SHORT PROBLEM. Rewrite the lines starting at the line that contains "common name: Small white" and ending at the line that contains "common name: Whimbrel", replacing "scientific name" with "binomial name" and keeping everything else the same. Leave the pictures out of your answer.

--------------------

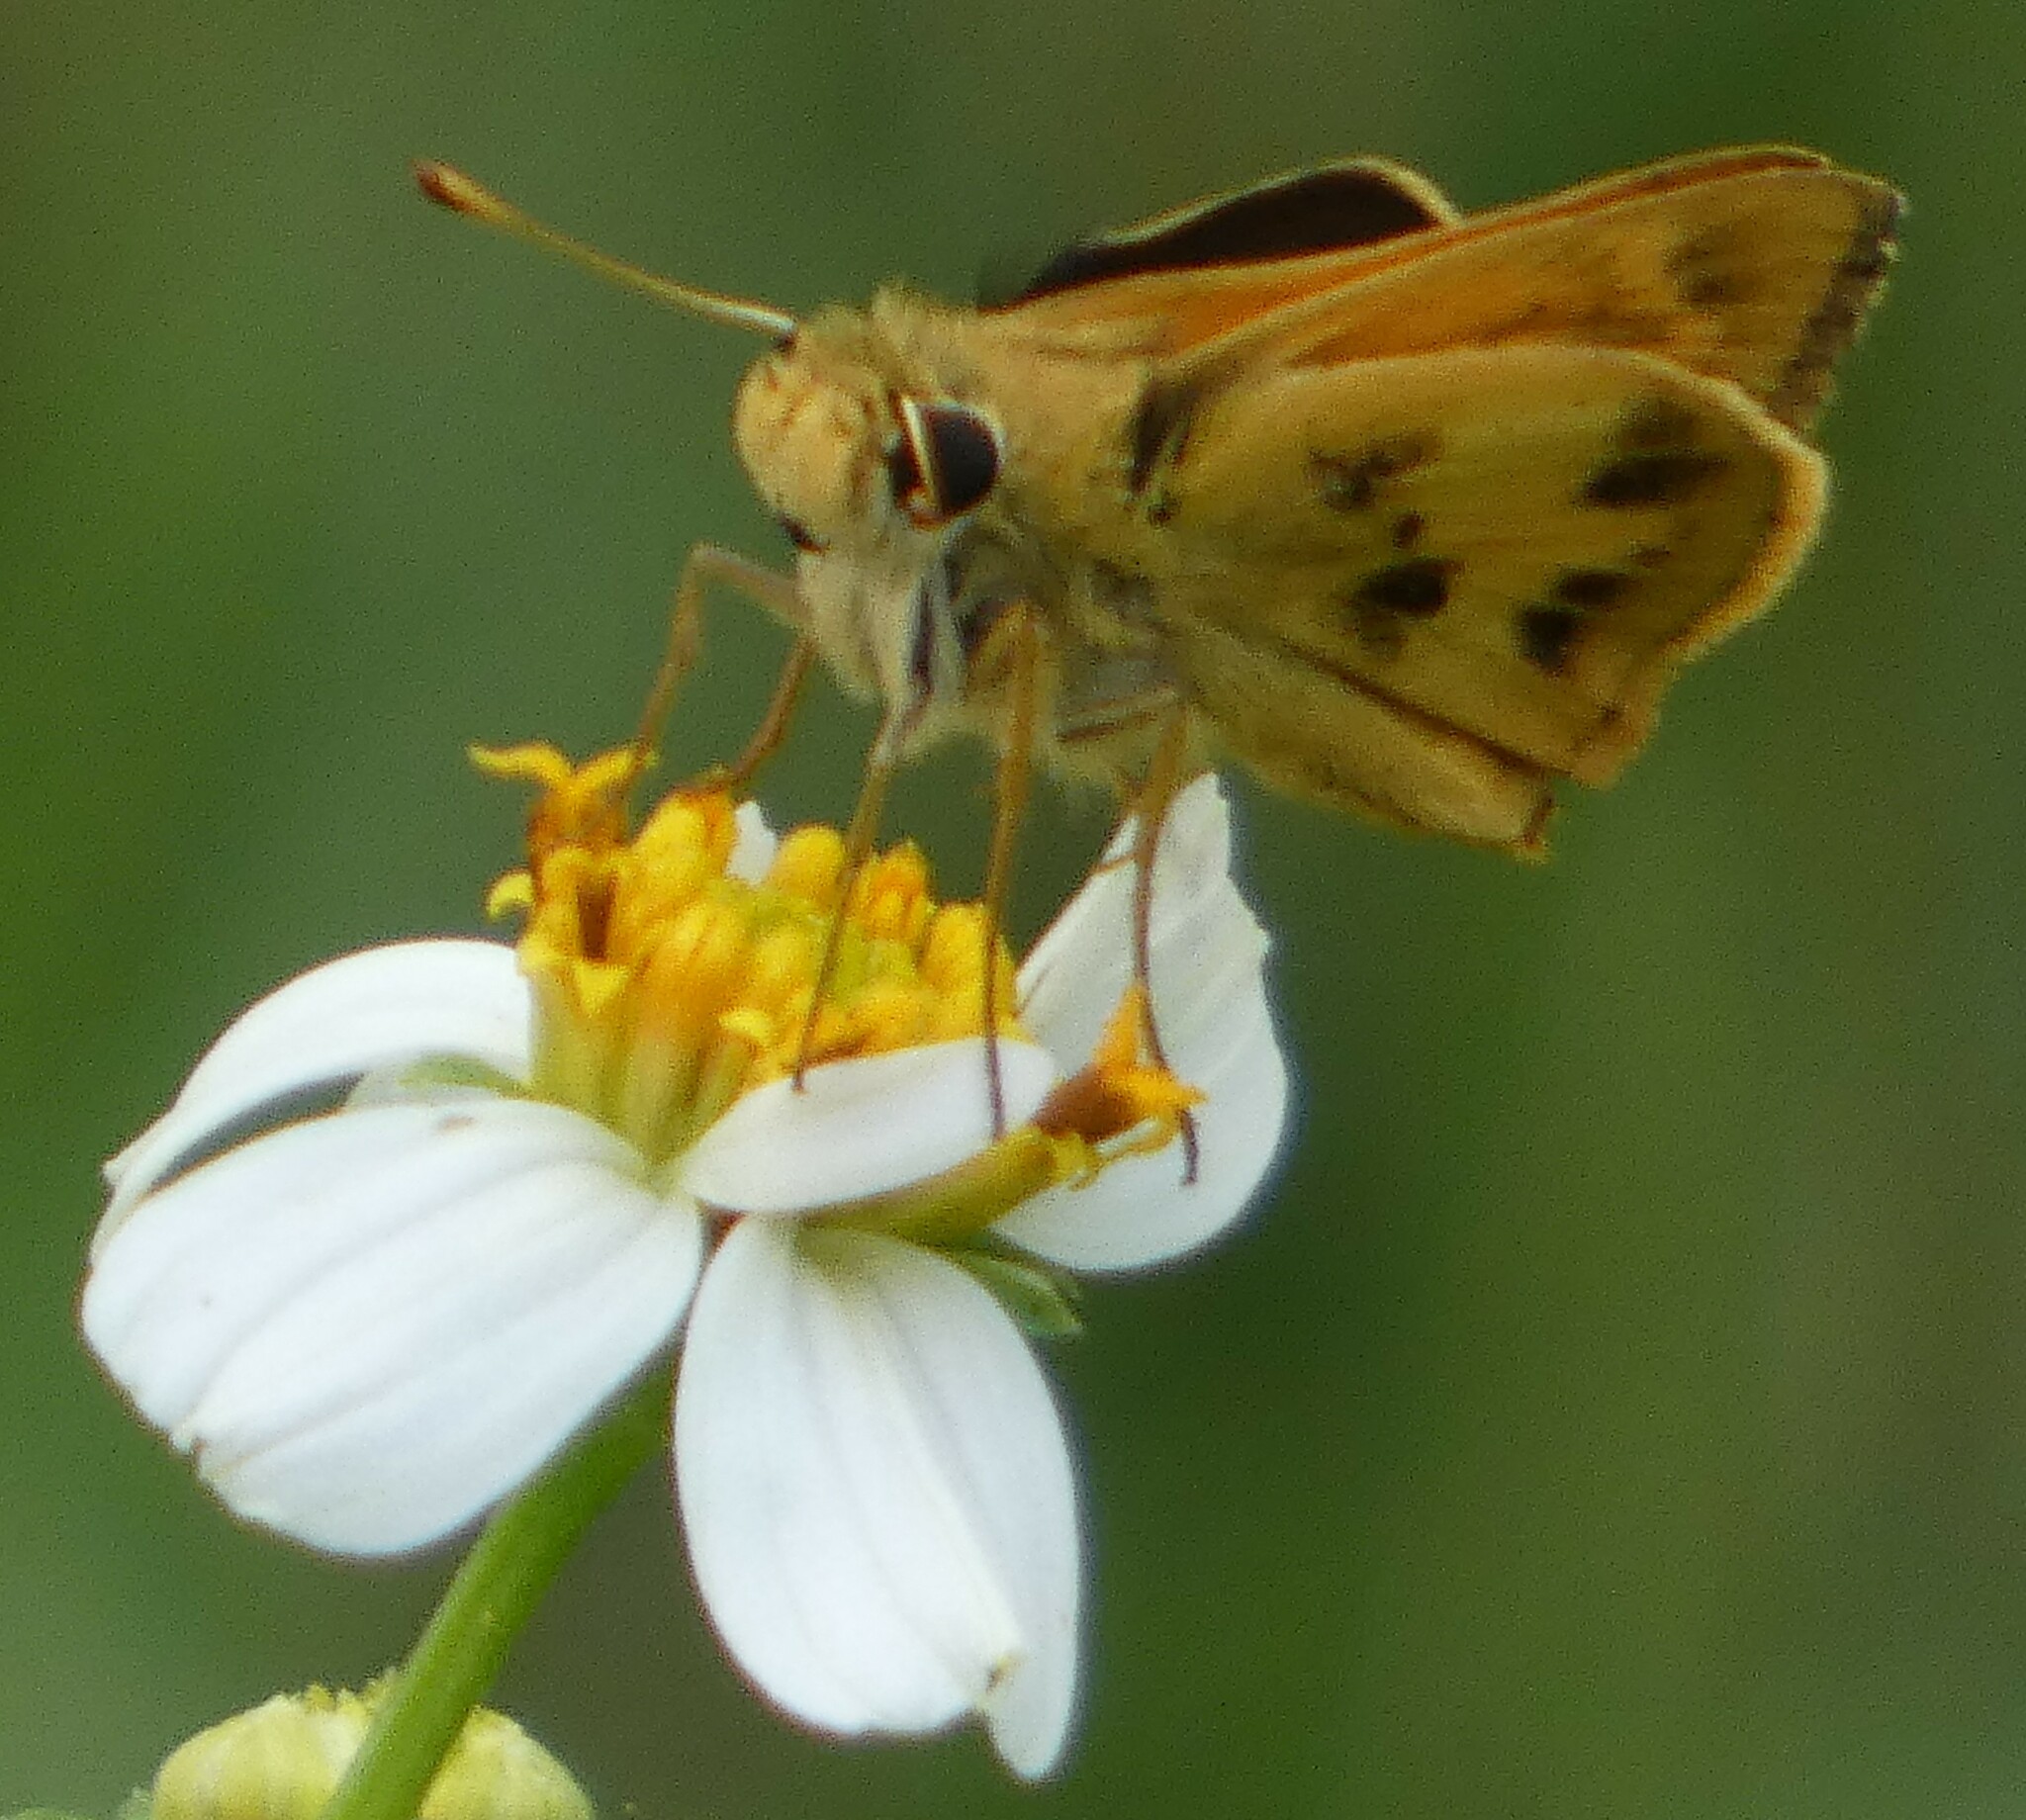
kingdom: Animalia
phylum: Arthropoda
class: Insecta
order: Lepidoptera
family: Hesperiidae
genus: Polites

--------------------

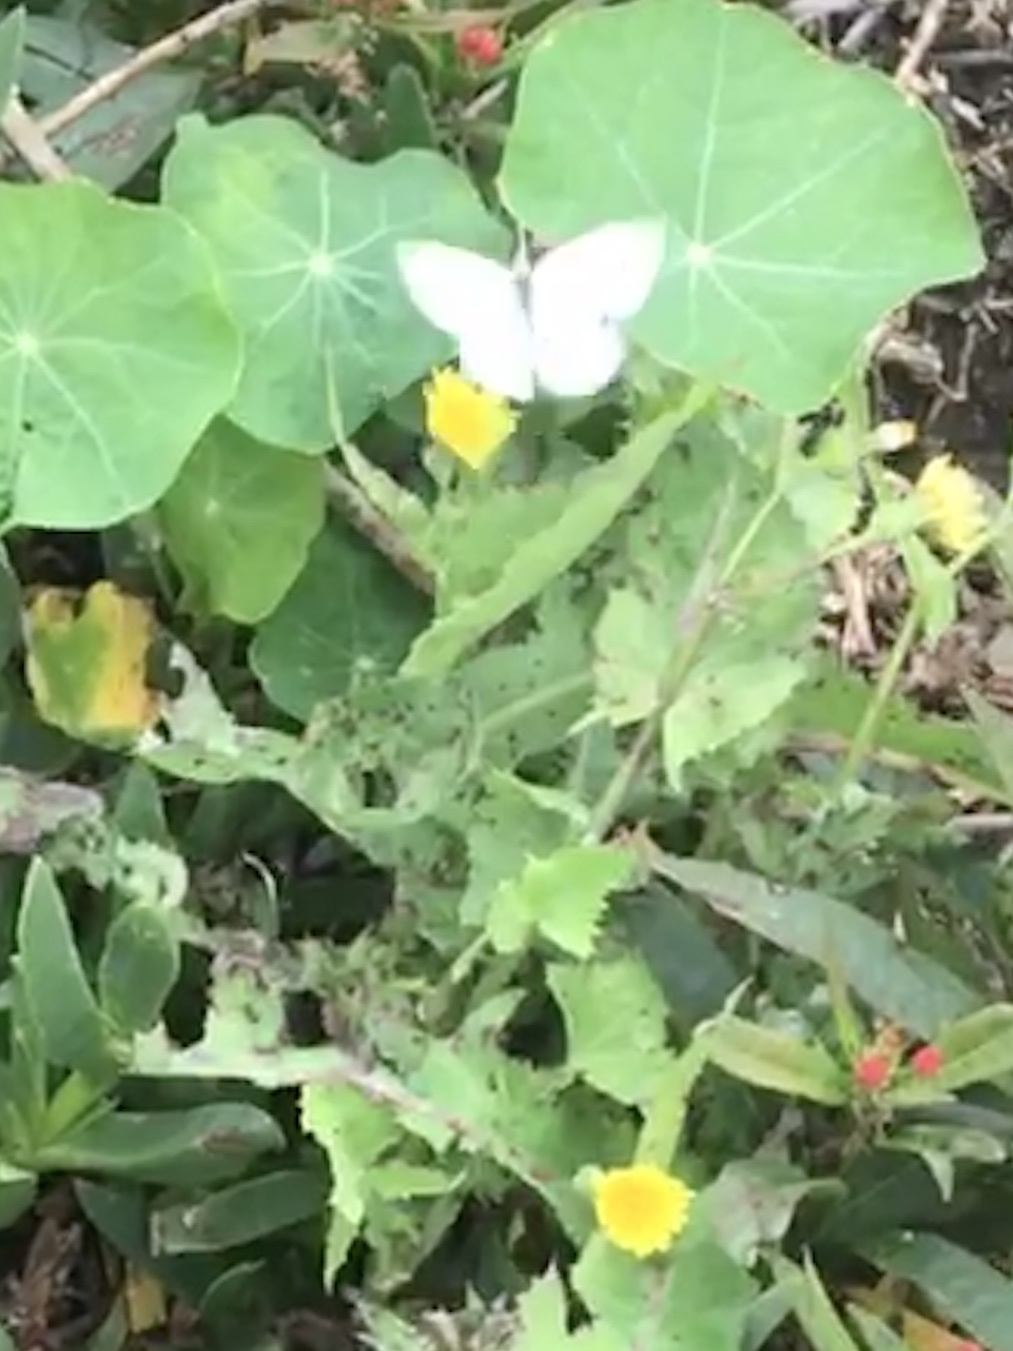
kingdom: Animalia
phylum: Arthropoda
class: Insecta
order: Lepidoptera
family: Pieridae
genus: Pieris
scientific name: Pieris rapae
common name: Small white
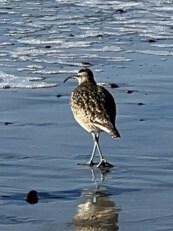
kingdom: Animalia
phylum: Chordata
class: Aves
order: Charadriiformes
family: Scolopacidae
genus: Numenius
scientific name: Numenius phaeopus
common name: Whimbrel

--------------------

FINAL RESULT.
common name: Small white
kingdom: Animalia
phylum: Chordata
class: Aves
order: Charadriiformes
family: Scolopacidae
genus: Numenius
binomial name: Numenius phaeopus
common name: Whimbrel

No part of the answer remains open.